• _Your goal_: Give the entries again, exactly as written.

• _Stored data_:
┄┄┄┄┄┄

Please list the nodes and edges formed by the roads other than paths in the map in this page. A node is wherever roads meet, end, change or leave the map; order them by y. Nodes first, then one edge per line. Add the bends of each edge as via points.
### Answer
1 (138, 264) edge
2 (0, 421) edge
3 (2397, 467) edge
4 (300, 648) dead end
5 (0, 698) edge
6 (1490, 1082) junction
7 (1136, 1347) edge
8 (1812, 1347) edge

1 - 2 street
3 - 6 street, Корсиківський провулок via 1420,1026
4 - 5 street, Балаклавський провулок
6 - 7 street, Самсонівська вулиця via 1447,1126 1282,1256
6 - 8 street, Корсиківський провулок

┄┄┄┄┄┄

• _Answer to the exercise_:
Please list the nodes and edges formed by the roads other than paths in the map in this page. A node is wherever roads meet, end, change or leave the map; order them by y. Nodes first, then one edge per line. Add the bends of each edge as via points.
### Answer
1 (138, 264) edge
2 (0, 421) edge
3 (2397, 467) edge
4 (300, 648) dead end
5 (0, 698) edge
6 (1490, 1082) junction
7 (1136, 1347) edge
8 (1812, 1347) edge

1 - 2 street
3 - 6 street, Корсиківський провулок via 1420,1026
4 - 5 street, Балаклавський провулок
6 - 7 street, Самсонівська вулиця via 1447,1126 1282,1256
6 - 8 street, Корсиківський провулок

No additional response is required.